This is my second birthday as a mom and my first birthday as a single mom. Last year when I wrote about turning thirty, my daughter was about seven months old. I was still getting used to my role as a mother. Being completely candid, I was struggling in my relationship. I was struggling with myself. I felt ok. My birthday last year was satisfactory at best. Between my birthday last year and now, my life has changed drastically. Since then I have ended my relationship, moved back home, and am beginning a new job. It’s been a whirlwind of a year. It hasn’t been easy but where I am right now is worth it all.
My first birthday as a single mom is going to be as fun as I choose to make it.
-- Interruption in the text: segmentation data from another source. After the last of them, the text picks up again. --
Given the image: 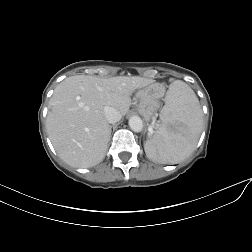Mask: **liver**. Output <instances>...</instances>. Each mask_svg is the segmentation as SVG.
Segmentation results:
<instances>
[{
    "label": "liver",
    "instance_id": "obj_1",
    "mask_svg": "<svg viewBox=\"0 0 252 252\" xmlns=\"http://www.w3.org/2000/svg\"><path fill=\"white\" fill-rule=\"evenodd\" d=\"M153 82L139 76L76 75L58 84L49 102L46 129L60 158L78 168L100 163L111 134L104 107L126 115L134 91Z\"/></svg>",
    "mask_w": 252,
    "mask_h": 252
}]
</instances>
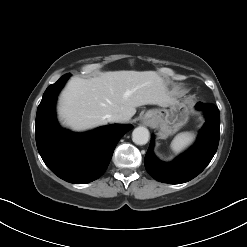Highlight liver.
<instances>
[{"label": "liver", "mask_w": 247, "mask_h": 247, "mask_svg": "<svg viewBox=\"0 0 247 247\" xmlns=\"http://www.w3.org/2000/svg\"><path fill=\"white\" fill-rule=\"evenodd\" d=\"M172 102L155 71H109L91 79L72 78L61 93L58 113L66 126L83 131L107 124L110 114L129 120L139 106Z\"/></svg>", "instance_id": "6515ba94"}]
</instances>
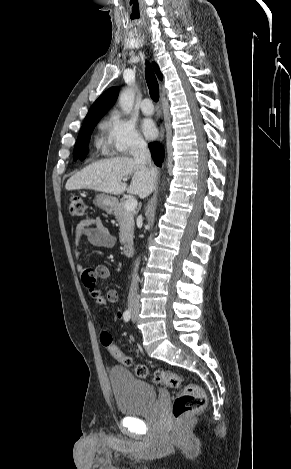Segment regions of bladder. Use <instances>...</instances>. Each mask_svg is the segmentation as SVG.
Here are the masks:
<instances>
[{"instance_id": "bladder-1", "label": "bladder", "mask_w": 291, "mask_h": 469, "mask_svg": "<svg viewBox=\"0 0 291 469\" xmlns=\"http://www.w3.org/2000/svg\"><path fill=\"white\" fill-rule=\"evenodd\" d=\"M109 380L120 414L139 416L152 409L157 394L150 383L135 377L122 366L110 369Z\"/></svg>"}]
</instances>
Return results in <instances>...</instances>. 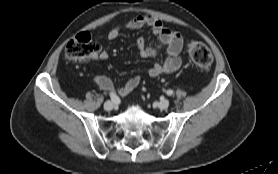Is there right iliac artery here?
Returning a JSON list of instances; mask_svg holds the SVG:
<instances>
[{
    "label": "right iliac artery",
    "mask_w": 278,
    "mask_h": 174,
    "mask_svg": "<svg viewBox=\"0 0 278 174\" xmlns=\"http://www.w3.org/2000/svg\"><path fill=\"white\" fill-rule=\"evenodd\" d=\"M110 97H111V100L114 104H119L120 103V99L116 94L110 93Z\"/></svg>",
    "instance_id": "1"
}]
</instances>
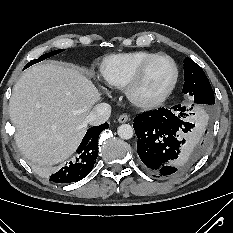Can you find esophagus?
<instances>
[{
    "instance_id": "1",
    "label": "esophagus",
    "mask_w": 233,
    "mask_h": 233,
    "mask_svg": "<svg viewBox=\"0 0 233 233\" xmlns=\"http://www.w3.org/2000/svg\"><path fill=\"white\" fill-rule=\"evenodd\" d=\"M129 120V116L127 114H122L118 118L119 123H125Z\"/></svg>"
}]
</instances>
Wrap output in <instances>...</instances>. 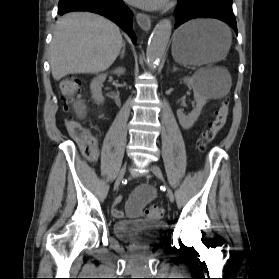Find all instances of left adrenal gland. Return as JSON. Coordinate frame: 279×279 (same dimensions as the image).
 Segmentation results:
<instances>
[{
	"label": "left adrenal gland",
	"instance_id": "1",
	"mask_svg": "<svg viewBox=\"0 0 279 279\" xmlns=\"http://www.w3.org/2000/svg\"><path fill=\"white\" fill-rule=\"evenodd\" d=\"M177 70L176 66H173V72H175Z\"/></svg>",
	"mask_w": 279,
	"mask_h": 279
}]
</instances>
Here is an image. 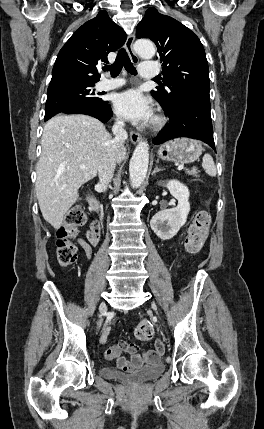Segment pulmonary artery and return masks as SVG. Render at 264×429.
Instances as JSON below:
<instances>
[{"label":"pulmonary artery","instance_id":"e3ab8cb5","mask_svg":"<svg viewBox=\"0 0 264 429\" xmlns=\"http://www.w3.org/2000/svg\"><path fill=\"white\" fill-rule=\"evenodd\" d=\"M139 72L141 77L145 79H151L156 77L159 74L160 70L155 62L146 61L140 65ZM123 84L124 81L122 79H104L98 83V89L102 91L112 90L121 87Z\"/></svg>","mask_w":264,"mask_h":429}]
</instances>
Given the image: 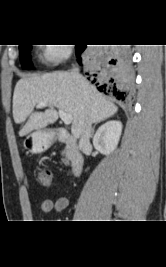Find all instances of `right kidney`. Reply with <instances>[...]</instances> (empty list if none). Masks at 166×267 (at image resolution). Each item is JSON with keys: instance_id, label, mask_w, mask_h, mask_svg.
Returning <instances> with one entry per match:
<instances>
[{"instance_id": "1", "label": "right kidney", "mask_w": 166, "mask_h": 267, "mask_svg": "<svg viewBox=\"0 0 166 267\" xmlns=\"http://www.w3.org/2000/svg\"><path fill=\"white\" fill-rule=\"evenodd\" d=\"M122 132L120 121L112 120L103 124L93 138L94 147L105 155L111 154L117 147Z\"/></svg>"}]
</instances>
This year there won’t be a special birthday date with my significant other. There won’t be a birthday getaway with someone special. But that’s ok. I have my daughter, family, and friends who will celebrate me. This time, there’s no stress or tension. I am better than ok. This time, I get to celebrate myself exactly as I would like. I am going to enjoy myself selfishly and I am not going to feel bad doing it.
31 Here I come.
My birthday wish is to be my best self. My plan for 31 is to do what makes me happy and let go of what doesn’t. I want more joy, smiles, and laughter. My goal is for my daughter to see a happier me. I am manifesting a better year than what I experienced last year. I look forward to a better and brighter year. Hopefully, you all continue to follow my journey. I can’t wait to share more. Time to say goodbye to 30 and hello to 31.